### WHAT YOU NEED TO DO:
Count the lines below that contain the word "none" and give only that number.

══ EXERCISE MATERIAL

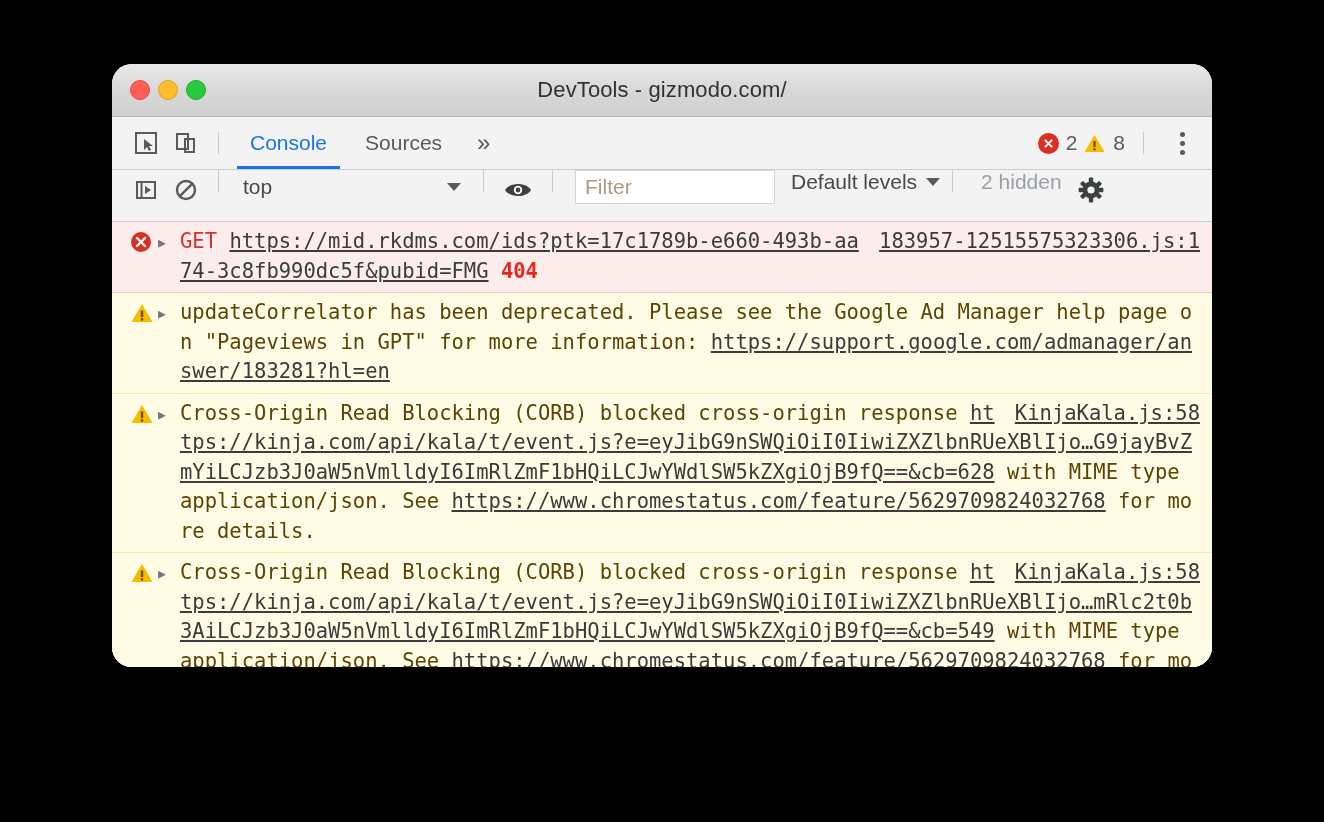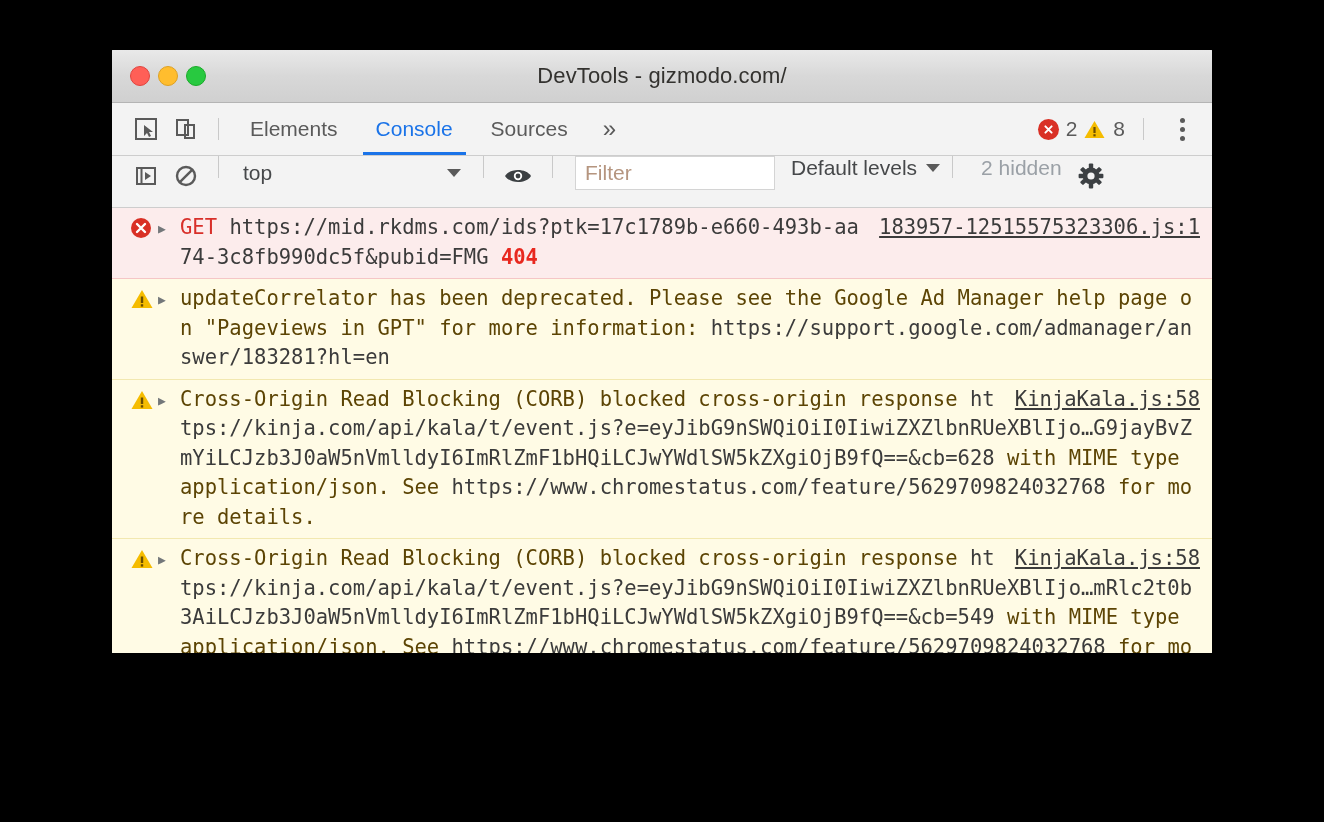--- a/index.html
+++ b/index.html
@@ -12,23 +12,23 @@
   }
   #root {
     position: relative;
     width: 1324px; height: 822px;
     background: #000000;
   }
 
   
   .window {
     position: absolute;
-    left: 112px; top: 50px;
+    left: 112px; top: 64px;
     width: 1100px; height: 603px;
-    border-radius: 1px;
+    border-radius: 20px;
     background: #ffffff;
     overflow: hidden;
     box-shadow: 0 10px 30px rgba(0,0,0,0.5);
   }
 
   
   .titlebar {
     position: relative;
     height: 53px;
     background: linear-gradient(to bottom, #e9e9e9 0%, #d8d8d8 50%, #d0d0d0 100%);
@@ -242,20 +242,21 @@
     float: right;
     margin-left: 14px;
     text-decoration: underline;
     color: #3b3b3b;
     cursor: pointer;
     white-space: nowrap;
   }
   .msg.error .anchor { color: #3b3b3b; }
   .lnk {
     color: #3b3b3b;
+    text-decoration: underline;
     cursor: pointer;
   }
   .msg.error .lnk { color: #3b3b3b; }
   .method { color: #d8302a; }
   .status { color: #e8281f; font-weight: bold; }
   .wtext { color: #5c4404; }
 </style>
 </head>
 <body>
 
@@ -280,21 +281,20 @@
         </svg>
       </div>
       <div class="tb-icon">
         <svg width="26" height="26" viewBox="0 0 26 26">
           <rect x="4" y="4" width="11" height="15" fill="none" stroke="#5a5a5a" stroke-width="2"></rect>
           <rect x="12" y="9" width="9" height="13" fill="none" stroke="#5a5a5a" stroke-width="2"></rect>
         </svg>
       </div>
       <div class="vsep"></div>
       <div class="tabs">
-        <div class="tab">Elements</div>
         <div class="tab active">Console</div>
         <div class="tab">Sources</div>
         <div class="tab overflow">»</div>
       </div>
       <div class="tabbar-right">
         <div class="counter">
           <span class="err-badge">
             <svg width="13" height="13" viewBox="0 0 13 13">
               <path d="M3.4 3.4 L9.6 9.6 M9.6 3.4 L3.4 9.6" stroke="#ffffff" stroke-width="2" stroke-linecap="round"></path>
             </svg>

════

### TASK RESPONSE:
2